You do get, we all know, villains at Yale. But, why do so many of ’em go into politics?
09 Oct 2025


Amy Davidson Sorkin, in the New Yorker, reviews Kamala’s infamous campaign memoir, 107 Days.
She reassures Community of Fashion readers that Kamala “almost won,” but then goes on more truthfully producing a fun read.
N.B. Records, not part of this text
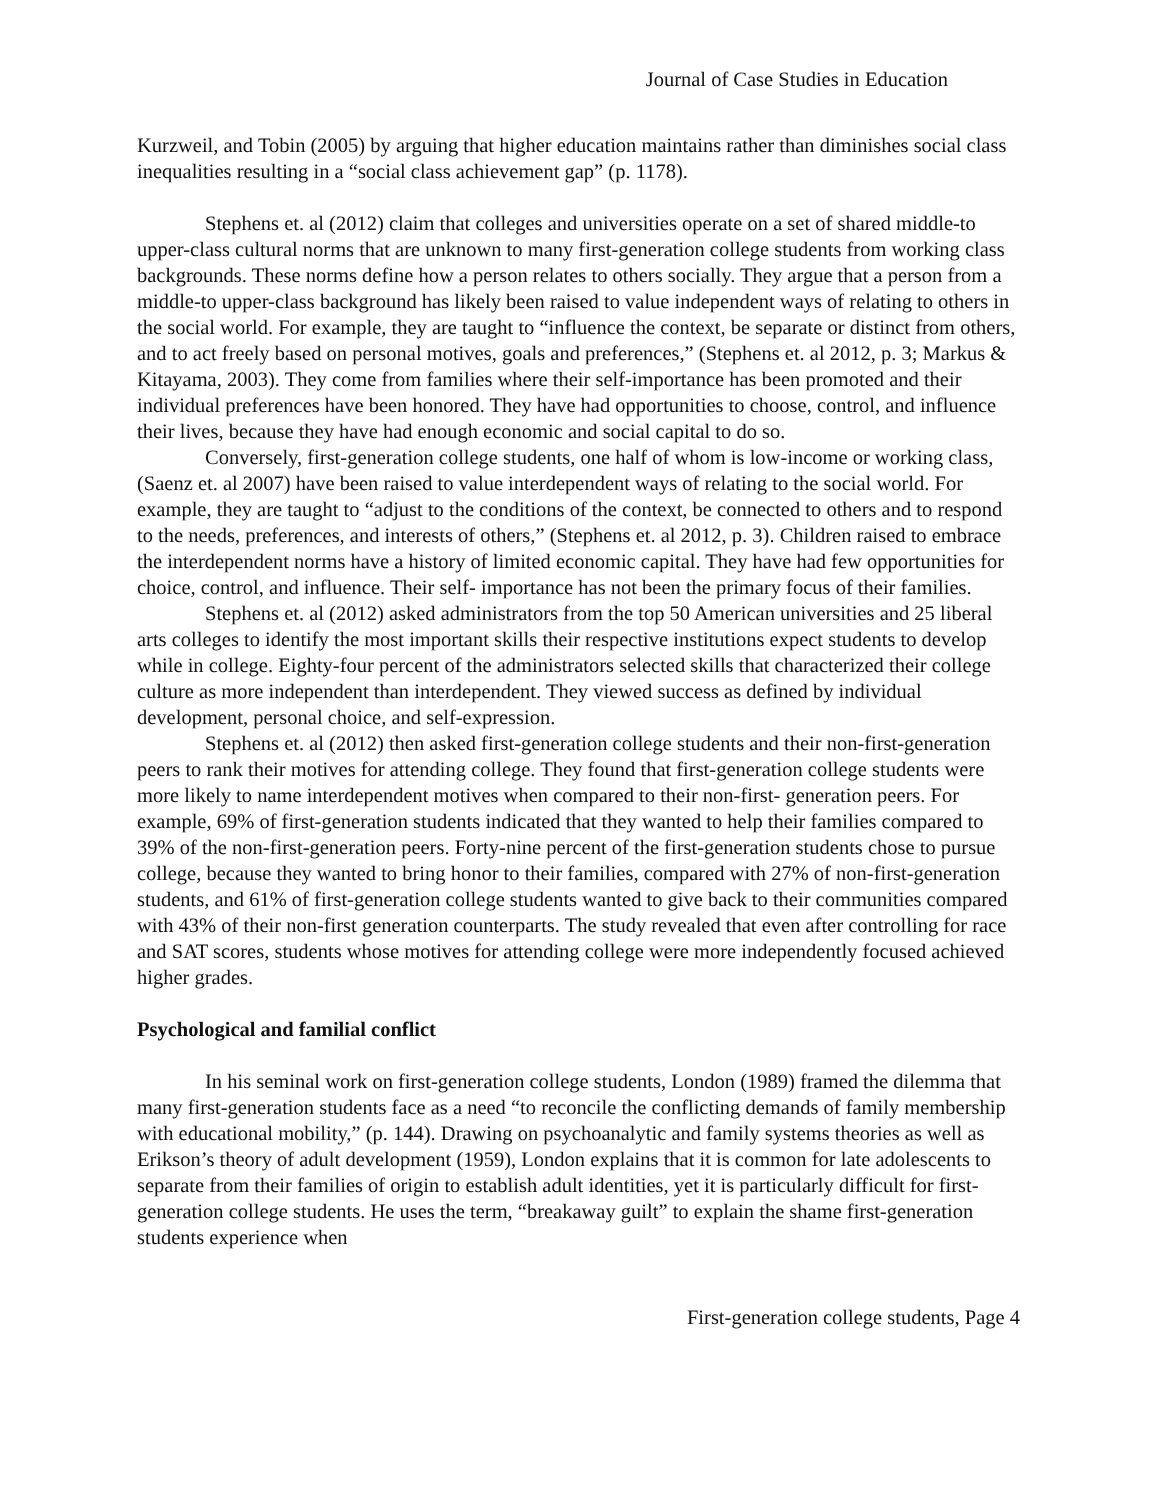Journal of Case Studies in Education
Kurzweil, and Tobin (2005) by arguing that higher education maintains rather than diminishes social class inequalities resulting in a “social class achievement gap” (p. 1178).
Stephens et. al (2012) claim that colleges and universities operate on a set of shared middle-to upper-class cultural norms that are unknown to many first-generation college students from working class backgrounds. These norms define how a person relates to others socially. They argue that a person from a middle-to upper-class background has likely been raised to value independent ways of relating to others in the social world. For example, they are taught to “influence the context, be separate or distinct from others, and to act freely based on personal motives, goals and preferences,” (Stephens et. al 2012, p. 3; Markus & Kitayama, 2003). They come from families where their self-importance has been promoted and their individual preferences have been honored. They have had opportunities to choose, control, and influence their lives, because they have had enough economic and social capital to do so.
Conversely, first-generation college students, one half of whom is low-income or working class, (Saenz et. al 2007) have been raised to value interdependent ways of relating to the social world. For example, they are taught to “adjust to the conditions of the context, be connected to others and to respond to the needs, preferences, and interests of others,” (Stephens et. al 2012, p. 3). Children raised to embrace the interdependent norms have a history of limited economic capital. They have had few opportunities for choice, control, and influence. Their self- importance has not been the primary focus of their families.
Stephens et. al (2012) asked administrators from the top 50 American universities and 25 liberal arts colleges to identify the most important skills their respective institutions expect students to develop while in college. Eighty-four percent of the administrators selected skills that characterized their college culture as more independent than interdependent. They viewed success as defined by individual development, personal choice, and self-expression.
Stephens et. al (2012) then asked first-generation college students and their non-first-generation peers to rank their motives for attending college. They found that first-generation college students were more likely to name interdependent motives when compared to their non-first- generation peers. For example, 69% of first-generation students indicated that they wanted to help their families compared to 39% of the non-first-generation peers. Forty-nine percent of the first-generation students chose to pursue college, because they wanted to bring honor to their families, compared with 27% of non-first-generation students, and 61% of first-generation college students wanted to give back to their communities compared with 43% of their non-first generation counterparts. The study revealed that even after controlling for race and SAT scores, students whose motives for attending college were more independently focused achieved higher grades.
Psychological and familial conflict
In his seminal work on first-generation college students, London (1989) framed the dilemma that many first-generation students face as a need “to reconcile the conflicting demands of family membership with educational mobility,” (p. 144). Drawing on psychoanalytic and family systems theories as well as Erikson’s theory of adult development (1959), London explains that it is common for late adolescents to separate from their families of origin to establish adult identities, yet it is particularly difficult for first-generation college students. He uses the term, “breakaway guilt” to explain the shame first-generation students experience when
First-generation college students, Page 4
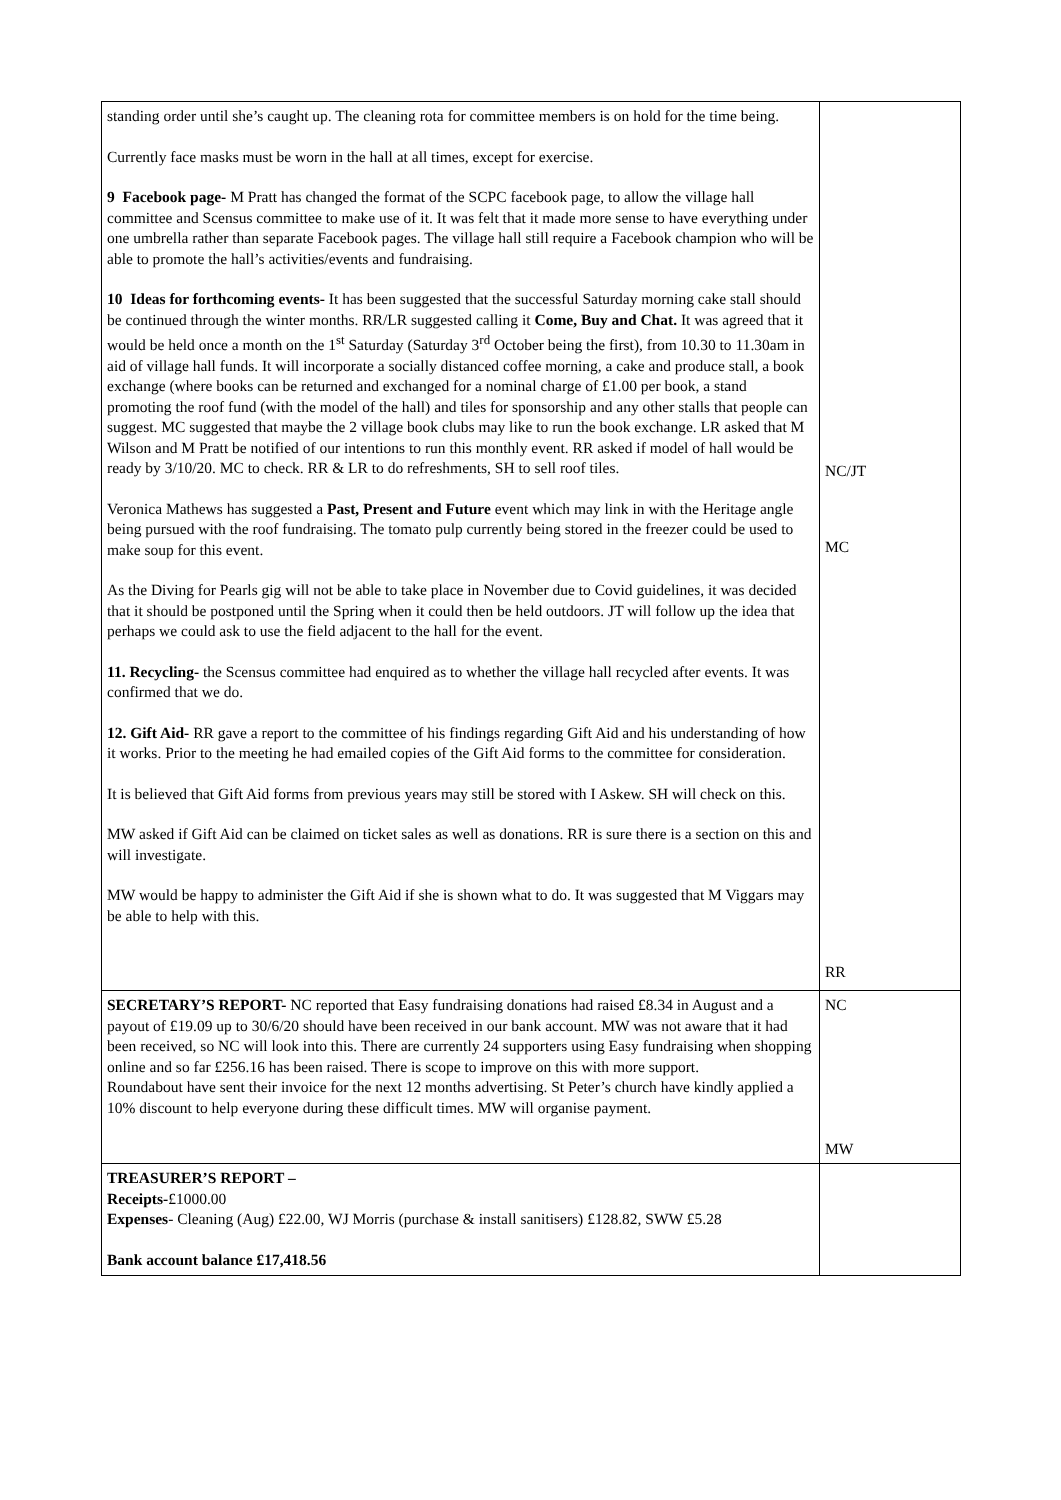| standing order until she’s caught up. The cleaning rota for committee members is on hold for the time being. Currently face masks must be worn in the hall at all times, except for exercise. 9 Facebook page- M Pratt has changed the format of the SCPC facebook page, to allow the village hall committee and Scensus committee to make use of it. It was felt that it made more sense to have everything under one umbrella rather than separate Facebook pages. The village hall still require a Facebook champion who will be able to promote the hall’s activities/events and fundraising. 10 Ideas for forthcoming events- It has been suggested that the successful Saturday morning cake stall should be continued through the winter months. RR/LR suggested calling it Come, Buy and Chat. It was agreed that it would be held once a month on the 1<sup>st</sup> Saturday (Saturday 3<sup>rd</sup> October being the first), from 10.30 to 11.30am in aid of village hall funds. It will incorporate a socially distanced coffee morning, a cake and produce stall, a book exchange (where books can be returned and exchanged for a nominal charge of £1.00 per book, a stand promoting the roof fund (with the model of the hall) and tiles for sponsorship and any other stalls that people can suggest. MC suggested that maybe the 2 village book clubs may like to run the book exchange. LR asked that M Wilson and M Pratt be notified of our intentions to run this monthly event. RR asked if model of hall would be ready by 3/10/20. MC to check. RR & LR to do refreshments, SH to sell roof tiles. Veronica Mathews has suggested a Past, Present and Future event which may link in with the Heritage angle being pursued with the roof fundraising. The tomato pulp currently being stored in the freezer could be used to make soup for this event. As the Diving for Pearls gig will not be able to take place in November due to Covid guidelines, it was decided that it should be postponed until the Spring when it could then be held outdoors. JT will follow up the idea that perhaps we could ask to use the field adjacent to the hall for the event. 11. Recycling- the Scensus committee had enquired as to whether the village hall recycled after events. It was confirmed that we do. 12. Gift Aid- RR gave a report to the committee of his findings regarding Gift Aid and his understanding of how it works. Prior to the meeting he had emailed copies of the Gift Aid forms to the committee for consideration. It is believed that Gift Aid forms from previous years may still be stored with I Askew. SH will check on this. MW asked if Gift Aid can be claimed on ticket sales as well as donations. RR is sure there is a section on this and will investigate. MW would be happy to administer the Gift Aid if she is shown what to do. It was suggested that M Viggars may be able to help with this. | NC/JT MC RR |
| SECRETARY’S REPORT- NC reported that Easy fundraising donations had raised £8.34 in August and a payout of £19.09 up to 30/6/20 should have been received in our bank account. MW was not aware that it had been received, so NC will look into this. There are currently 24 supporters using Easy fundraising when shopping online and so far £256.16 has been raised. There is scope to improve on this with more support. Roundabout have sent their invoice for the next 12 months advertising. St Peter’s church have kindly applied a 10% discount to help everyone during these difficult times. MW will organise payment. | NC MW |
| TREASURER’S REPORT – Receipts- £1000.00 Expenses - Cleaning (Aug) £22.00, WJ Morris (purchase & install sanitisers) £128.82, SWW £5.28 Bank account balance £17,418.56 | |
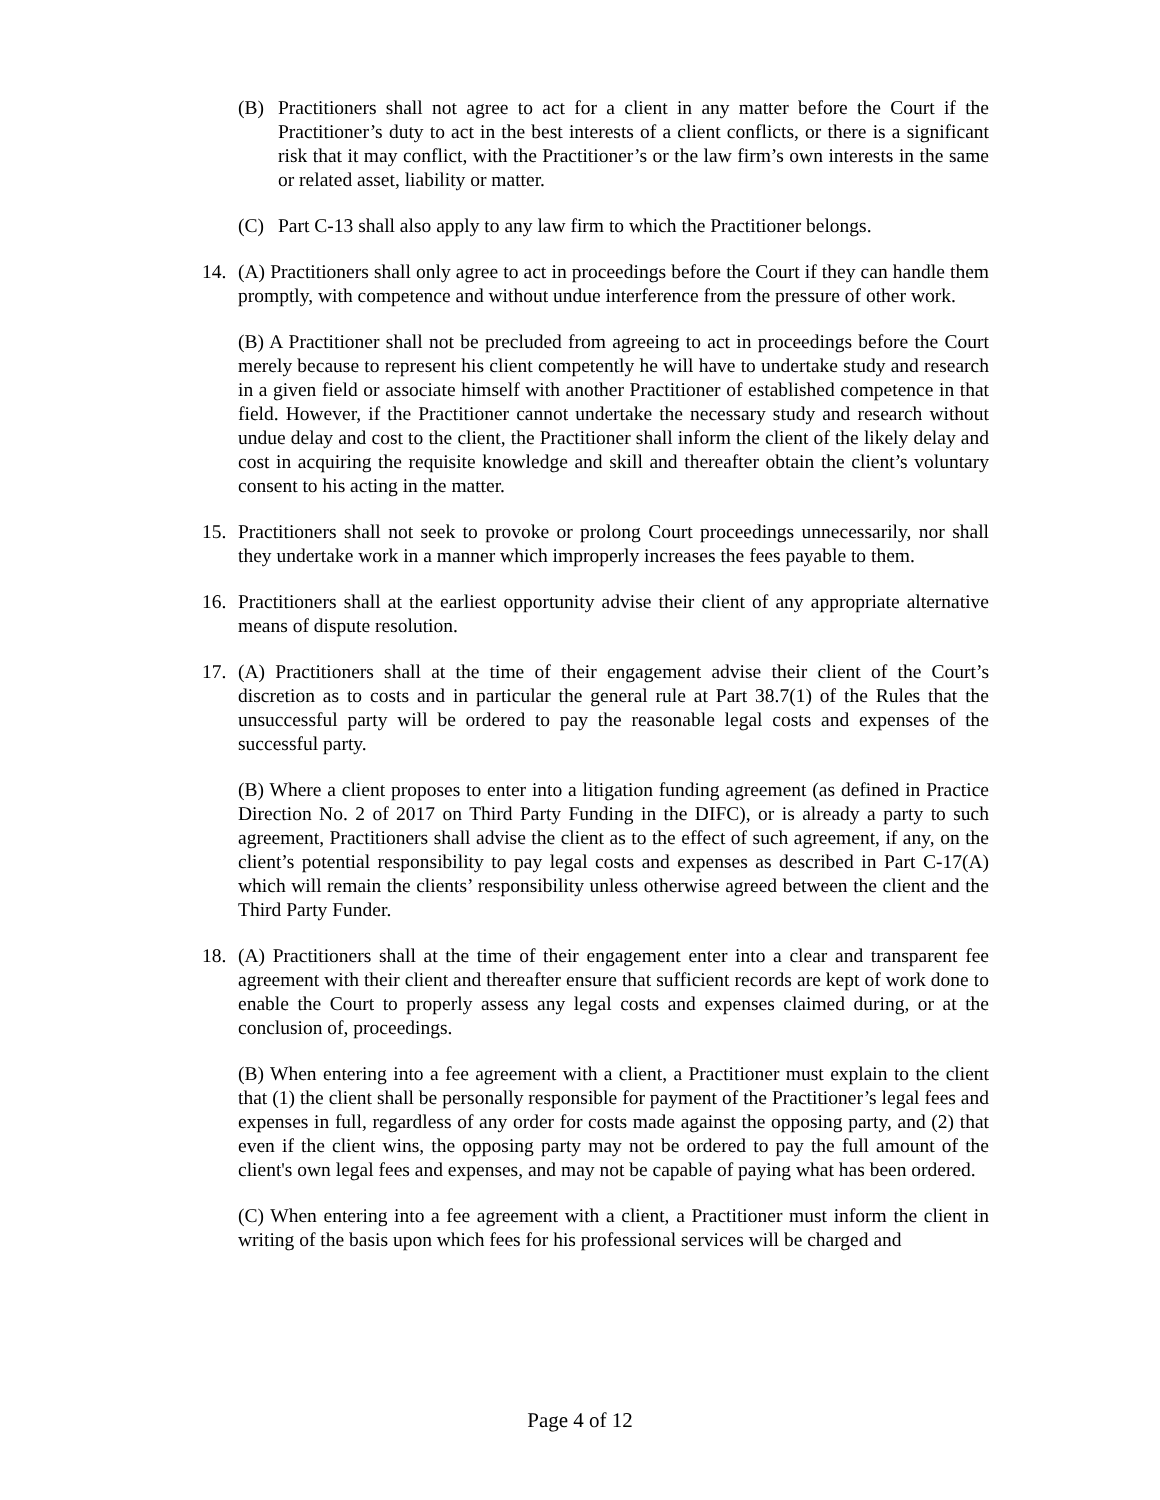(B) Practitioners shall not agree to act for a client in any matter before the Court if the Practitioner’s duty to act in the best interests of a client conflicts, or there is a significant risk that it may conflict, with the Practitioner’s or the law firm’s own interests in the same or related asset, liability or matter.
(C) Part C-13 shall also apply to any law firm to which the Practitioner belongs.
14. (A) Practitioners shall only agree to act in proceedings before the Court if they can handle them promptly, with competence and without undue interference from the pressure of other work.
(B) A Practitioner shall not be precluded from agreeing to act in proceedings before the Court merely because to represent his client competently he will have to undertake study and research in a given field or associate himself with another Practitioner of established competence in that field. However, if the Practitioner cannot undertake the necessary study and research without undue delay and cost to the client, the Practitioner shall inform the client of the likely delay and cost in acquiring the requisite knowledge and skill and thereafter obtain the client’s voluntary consent to his acting in the matter.
15. Practitioners shall not seek to provoke or prolong Court proceedings unnecessarily, nor shall they undertake work in a manner which improperly increases the fees payable to them.
16. Practitioners shall at the earliest opportunity advise their client of any appropriate alternative means of dispute resolution.
17. (A) Practitioners shall at the time of their engagement advise their client of the Court’s discretion as to costs and in particular the general rule at Part 38.7(1) of the Rules that the unsuccessful party will be ordered to pay the reasonable legal costs and expenses of the successful party.
(B) Where a client proposes to enter into a litigation funding agreement (as defined in Practice Direction No. 2 of 2017 on Third Party Funding in the DIFC), or is already a party to such agreement, Practitioners shall advise the client as to the effect of such agreement, if any, on the client’s potential responsibility to pay legal costs and expenses as described in Part C-17(A) which will remain the clients’ responsibility unless otherwise agreed between the client and the Third Party Funder.
18. (A) Practitioners shall at the time of their engagement enter into a clear and transparent fee agreement with their client and thereafter ensure that sufficient records are kept of work done to enable the Court to properly assess any legal costs and expenses claimed during, or at the conclusion of, proceedings.
(B) When entering into a fee agreement with a client, a Practitioner must explain to the client that (1) the client shall be personally responsible for payment of the Practitioner’s legal fees and expenses in full, regardless of any order for costs made against the opposing party, and (2) that even if the client wins, the opposing party may not be ordered to pay the full amount of the client's own legal fees and expenses, and may not be capable of paying what has been ordered.
(C) When entering into a fee agreement with a client, a Practitioner must inform the client in writing of the basis upon which fees for his professional services will be charged and
Page 4 of 12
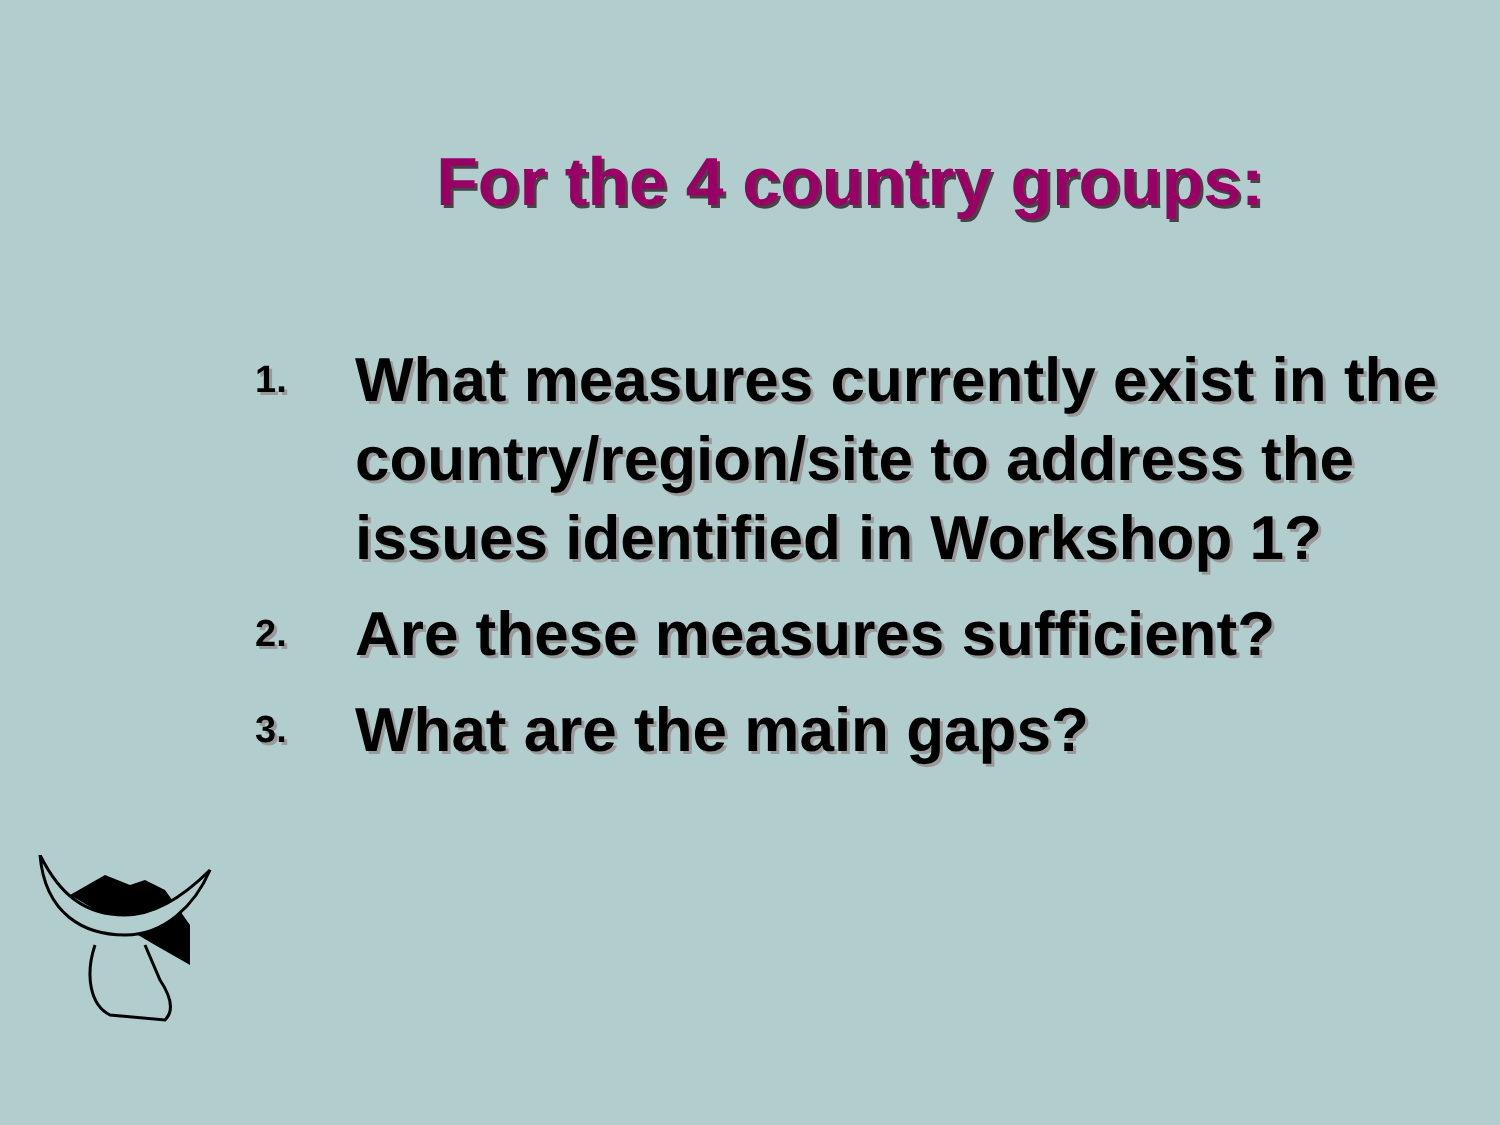For the 4 country groups:
1. What measures currently exist in the country/region/site to address the issues identified in Workshop 1?
2. Are these measures sufficient?
3. What are the main gaps?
October 20, 2024, was the ninety-first day of Vice-President Kamala Harris’s Presidential campaign and also, as it happened, her sixtieth birthday—a fact that members of her staff had not forgotten. When she boarded her campaign plane that afternoon, she found that it had been festooned with streamers and that a German chocolate cake, her favorite, was waiting for her. People were wearing party hats. But, as Harris writes in “107 Days,” her account of her brief stint as the 2024 Democratic Presidential nominee, there was also a helium balloon marked “with fat numerals: 60,” even though her team knew full well that she had “stopped counting birthdays a long time ago.” And so, “I looked at them with a big smile when I landed my stiletto heel in the middle of that balloon.”
The day, as she describes it, gets worse. Her staff had planned to book a nicer-than-usual hotel, but the establishment they chose, in Philadelphia, “looked like it hadn’t been redone since the 70’s.” Her husband, Doug Emhoff, hitherto a stalwart, is exhausted (he’s been campaigning in Michigan) and doesn’t get it together to plan a special meal. He had a present—a gold-and-pearl necklace—but she susses out that it is a repurposed gift, originally meant for their anniversary, two months earlier. That night, when she gets in the tub and he doesn’t hear her calling for help getting an out-of-reach towel, because he’s turned on a baseball game, it’s “a bridge too far.” They are soon in the midst of a full-blown argument, which ends only when Emhoff says, “We can’t turn on each other.” The truth of those words, Harris writes, “landed on me like a bucket of ice water.”